# [Задание 1]
Оформите нумерованным списком строки записей ниже, начиная с первой строки записей и заканчивая строкой с «24: (119, 149)» включительно. Пустые строки пропустите, изображения в ответ не включайте.

Хорхе Луис Борхес
Маседонио Фернандес
Биография Маседонио Фернандеса, всю жизнь занятого чистой игрой ума и редко снисходившего к действию, еще не написана.
Маседонио Фернандес родился в Буэнос-Айресе 1 июля 1874 года и скончался в том же городе 10 февраля 1952 года. Получил образование юриста, от случая к случаю выступал в суде, а в начале нашего века служил секретарем федерального суда в Посадас. Около 1897 года вместе с Хулио Молина и Ведией, а также Артуро Мускари основал в Парагвае колонию анархистов, просуществовавшую ровно столько, сколько обычно длятся такого рода утопии. Около 1900 года женился на Элене де Объета, родившей ему нескольких детей; скорбным памятником ее смерти служит знаменитая элегия [1]. Заводить друзей было его страстью. Среди них помню Леопольдо Лугонеса, Хосе Инхеньероса, Хуана Б. Хусто, Марсело дель Масо, Хорхе Гильермо Борхеса, Сантьяго Дабове, Хулио Сесара Дабове, Энрике и Фернандеса Латура, Эдуардо Хирондо.

# [Задание 2]
Ответьте по тексту о Маседонио Фернандесе выше:
(а) Когда и где родился Маседонио Фернандес?
(б) Какое образование он получил?
(в) В какой стране около 1897 года он основал колонию анархистов?

# [Записи набора данных]

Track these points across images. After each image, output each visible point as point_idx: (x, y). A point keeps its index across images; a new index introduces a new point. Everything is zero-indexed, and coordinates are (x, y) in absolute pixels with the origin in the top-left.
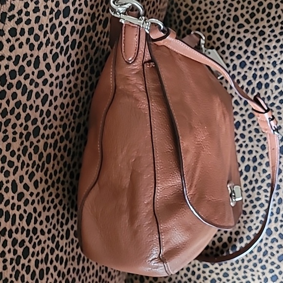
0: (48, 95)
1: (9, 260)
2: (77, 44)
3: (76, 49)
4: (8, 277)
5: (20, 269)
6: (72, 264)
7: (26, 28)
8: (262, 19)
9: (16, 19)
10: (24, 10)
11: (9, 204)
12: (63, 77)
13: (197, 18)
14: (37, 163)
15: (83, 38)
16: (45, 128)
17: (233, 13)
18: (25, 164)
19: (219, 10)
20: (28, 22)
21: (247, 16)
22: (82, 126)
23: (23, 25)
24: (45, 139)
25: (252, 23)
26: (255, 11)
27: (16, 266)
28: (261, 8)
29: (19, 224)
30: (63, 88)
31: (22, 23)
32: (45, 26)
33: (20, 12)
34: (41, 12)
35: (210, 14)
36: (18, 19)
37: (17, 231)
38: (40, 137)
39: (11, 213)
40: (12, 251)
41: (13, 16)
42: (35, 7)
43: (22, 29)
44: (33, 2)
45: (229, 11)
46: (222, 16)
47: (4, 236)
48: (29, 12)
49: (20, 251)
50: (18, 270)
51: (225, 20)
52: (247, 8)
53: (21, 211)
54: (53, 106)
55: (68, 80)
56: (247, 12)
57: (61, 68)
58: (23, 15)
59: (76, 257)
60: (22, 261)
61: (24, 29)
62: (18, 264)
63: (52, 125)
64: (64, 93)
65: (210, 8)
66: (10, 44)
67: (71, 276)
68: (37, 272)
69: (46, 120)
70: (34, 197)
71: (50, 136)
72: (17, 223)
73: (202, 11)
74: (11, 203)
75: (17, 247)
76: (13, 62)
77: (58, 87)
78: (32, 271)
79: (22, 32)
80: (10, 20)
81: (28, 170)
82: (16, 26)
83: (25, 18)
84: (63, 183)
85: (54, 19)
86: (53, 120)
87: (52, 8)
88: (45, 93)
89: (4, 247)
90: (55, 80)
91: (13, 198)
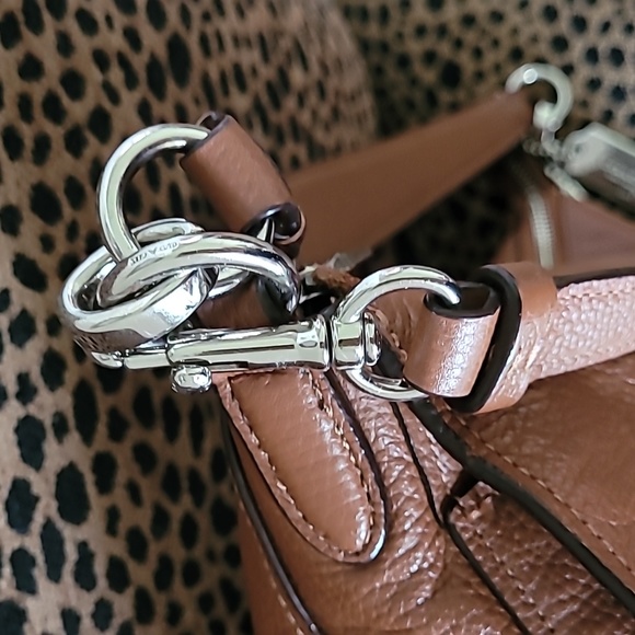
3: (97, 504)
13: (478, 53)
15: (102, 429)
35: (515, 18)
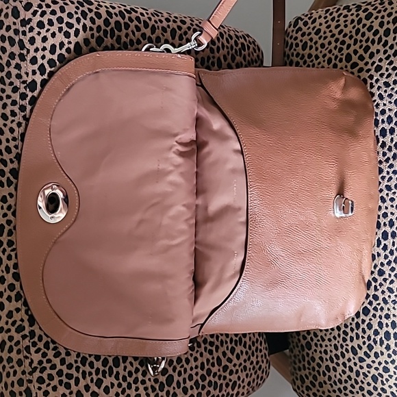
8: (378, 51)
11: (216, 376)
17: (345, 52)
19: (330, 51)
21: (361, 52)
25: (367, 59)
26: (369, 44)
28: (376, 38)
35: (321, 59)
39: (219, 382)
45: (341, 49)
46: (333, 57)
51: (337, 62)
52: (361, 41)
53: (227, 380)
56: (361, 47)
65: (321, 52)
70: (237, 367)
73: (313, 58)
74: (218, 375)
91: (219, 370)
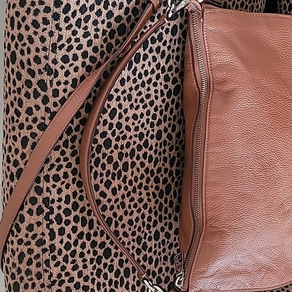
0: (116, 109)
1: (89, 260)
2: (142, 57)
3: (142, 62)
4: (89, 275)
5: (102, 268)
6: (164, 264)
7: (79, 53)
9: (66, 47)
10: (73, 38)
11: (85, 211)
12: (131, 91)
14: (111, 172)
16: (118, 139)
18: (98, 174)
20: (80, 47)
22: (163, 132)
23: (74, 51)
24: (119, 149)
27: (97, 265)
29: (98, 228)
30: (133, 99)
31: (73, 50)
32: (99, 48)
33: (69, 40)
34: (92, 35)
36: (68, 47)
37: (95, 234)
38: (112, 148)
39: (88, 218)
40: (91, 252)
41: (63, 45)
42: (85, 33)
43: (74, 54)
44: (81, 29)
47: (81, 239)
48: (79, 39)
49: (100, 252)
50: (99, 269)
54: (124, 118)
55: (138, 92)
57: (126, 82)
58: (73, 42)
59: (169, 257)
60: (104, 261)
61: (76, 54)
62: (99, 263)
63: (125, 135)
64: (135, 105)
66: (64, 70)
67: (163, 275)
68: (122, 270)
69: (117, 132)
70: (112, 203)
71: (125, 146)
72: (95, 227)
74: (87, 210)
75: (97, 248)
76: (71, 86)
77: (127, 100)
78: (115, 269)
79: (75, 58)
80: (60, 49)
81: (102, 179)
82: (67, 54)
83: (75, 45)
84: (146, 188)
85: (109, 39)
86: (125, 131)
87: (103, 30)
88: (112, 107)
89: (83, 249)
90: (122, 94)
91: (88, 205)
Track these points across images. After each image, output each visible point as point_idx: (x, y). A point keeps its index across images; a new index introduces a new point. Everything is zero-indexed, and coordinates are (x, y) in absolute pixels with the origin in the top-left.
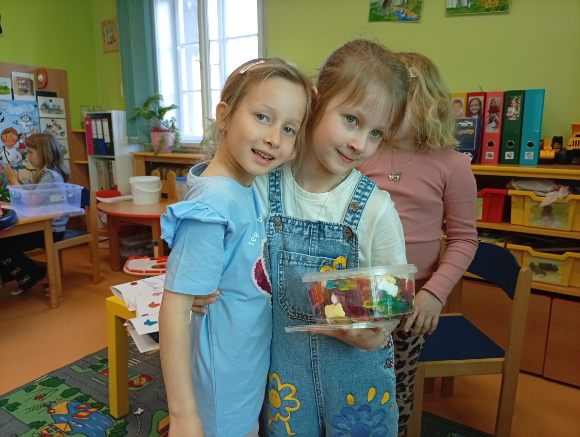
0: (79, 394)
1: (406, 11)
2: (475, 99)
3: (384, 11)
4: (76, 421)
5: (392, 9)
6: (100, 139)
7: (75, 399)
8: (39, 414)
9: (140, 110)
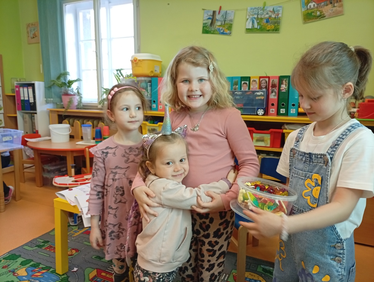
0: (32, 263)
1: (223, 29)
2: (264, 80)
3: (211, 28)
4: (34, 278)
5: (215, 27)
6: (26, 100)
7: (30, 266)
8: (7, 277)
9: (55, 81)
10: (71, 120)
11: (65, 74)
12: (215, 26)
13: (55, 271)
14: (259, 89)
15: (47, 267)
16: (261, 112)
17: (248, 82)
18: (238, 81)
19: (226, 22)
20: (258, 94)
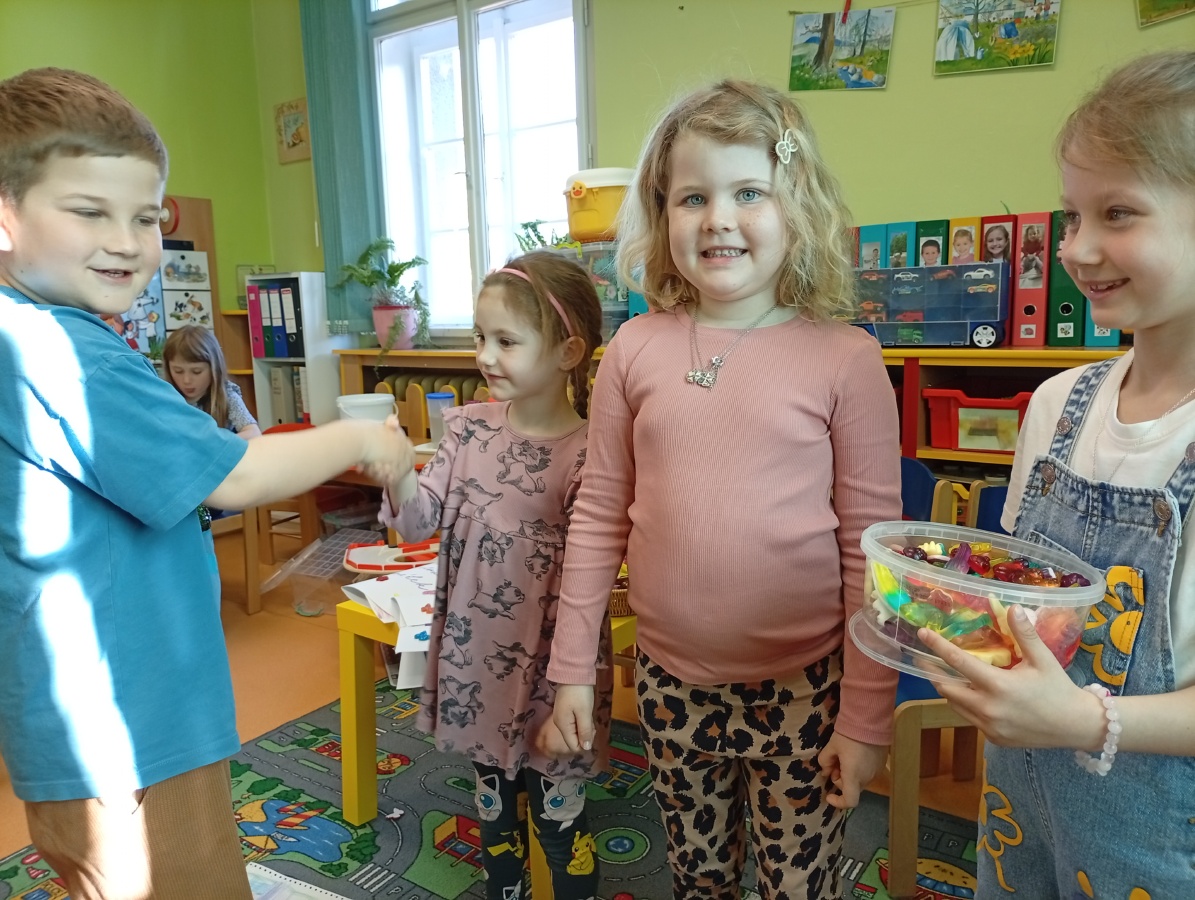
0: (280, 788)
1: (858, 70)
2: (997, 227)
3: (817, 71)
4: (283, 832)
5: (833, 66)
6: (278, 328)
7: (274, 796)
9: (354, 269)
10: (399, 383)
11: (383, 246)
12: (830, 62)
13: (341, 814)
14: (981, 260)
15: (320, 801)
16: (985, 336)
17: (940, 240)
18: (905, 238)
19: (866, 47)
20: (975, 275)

# [Результат задания 1]
1. Track these points across images. After each image, output each visible point as point_idx: (x, y). A point keeps its index across images; a new index introduces a new point. Everything is zero-indexed, and coordinates are (x, y) in absolute pixels with the origin in the top-left.
2. 0: (48, 95)
3. 1: (9, 260)
4. 2: (77, 44)
5. 3: (76, 49)
6. 4: (8, 277)
7. 5: (20, 269)
8. 6: (72, 264)
9. 7: (26, 28)
10. 8: (262, 19)
11. 9: (16, 19)
12. 10: (24, 10)
13. 11: (9, 204)
14. 12: (63, 77)
15. 13: (197, 18)
16. 14: (37, 163)
17. 15: (83, 38)
18. 16: (45, 128)
19. 17: (233, 13)
20. 18: (25, 164)
21. 19: (219, 10)
22. 20: (28, 22)
23. 21: (247, 16)
24. 22: (82, 126)
25. 23: (23, 25)
26. 24: (45, 139)
27. 25: (252, 23)
28. 26: (255, 11)
29. 27: (16, 266)
30. 28: (261, 8)
31. 29: (19, 224)
32. 30: (63, 88)
33. 31: (22, 23)
34. 32: (45, 26)
35. 33: (20, 12)
36. 34: (41, 12)
37. 35: (210, 14)
38. 36: (18, 19)
39. 37: (17, 231)
40. 38: (40, 137)
41. 39: (11, 213)
42. 40: (12, 251)
43. 41: (13, 16)
44. 42: (35, 7)
45. 43: (22, 29)
46. 44: (33, 2)
47. 45: (229, 11)
48. 46: (222, 16)
49. 47: (4, 236)
50. 48: (29, 12)
51. 49: (20, 251)
52. 50: (18, 270)
53. 51: (225, 20)
54. 52: (247, 8)
55. 53: (21, 211)
56. 54: (53, 106)
57. 55: (68, 80)
58. 56: (247, 12)
59. 57: (61, 68)
60. 58: (23, 15)
61. 59: (76, 257)
62. 60: (22, 261)
63. 61: (24, 29)
64. 62: (18, 264)
65. 63: (52, 125)
66. 64: (64, 93)
67. 65: (210, 8)
68. 66: (10, 44)
69. 67: (71, 276)
70. 68: (37, 272)
71. 69: (46, 120)
72. 70: (34, 197)
73. 71: (50, 136)
74. 72: (17, 223)
75. 73: (202, 11)
76. 74: (11, 203)
77. 75: (17, 247)
78. 76: (13, 62)
79. 77: (58, 87)
80. 78: (32, 271)
81. 79: (22, 32)
82. 80: (10, 20)
83. 81: (28, 170)
84. 82: (16, 26)
85. 83: (25, 18)
86. 84: (63, 183)
87. 85: (54, 19)
88. 86: (53, 120)
89. 87: (52, 8)
90. 88: (45, 93)
91. 89: (4, 247)
92. 90: (55, 80)
93. 91: (13, 198)
94. 3: (97, 504)
95. 13: (478, 53)
96. 15: (102, 429)
97. 35: (515, 18)
98. 8: (378, 51)
99. 11: (216, 376)
100. 17: (345, 52)
101. 19: (330, 51)
102. 21: (361, 52)
103. 25: (367, 59)
104. 26: (369, 44)
105. 28: (376, 38)
106. 35: (321, 59)
107. 39: (219, 382)
108. 45: (341, 49)
109. 46: (333, 57)
110. 51: (337, 62)
111. 52: (361, 41)
112. 53: (227, 380)
113. 56: (361, 47)
114. 65: (321, 52)
115. 70: (237, 367)
116. 73: (313, 58)
117. 74: (218, 375)
118. 91: (219, 370)
119. 0: (116, 109)
120. 1: (89, 260)
121. 2: (142, 57)
122. 3: (142, 62)
123. 4: (89, 275)
124. 5: (102, 268)
125. 6: (164, 264)
126. 7: (79, 53)
127. 9: (66, 47)
128. 10: (73, 38)
129. 11: (85, 211)
130. 12: (131, 91)
131. 14: (111, 172)
132. 16: (118, 139)
133. 18: (98, 174)
134. 20: (80, 47)
135. 22: (163, 132)
136. 23: (74, 51)
137. 24: (119, 149)

# [Результат задания 2]
(а) 1 июля 1874 года в Буэнос-Айресе.
(б) Юридическое.
(в) В Парагвае.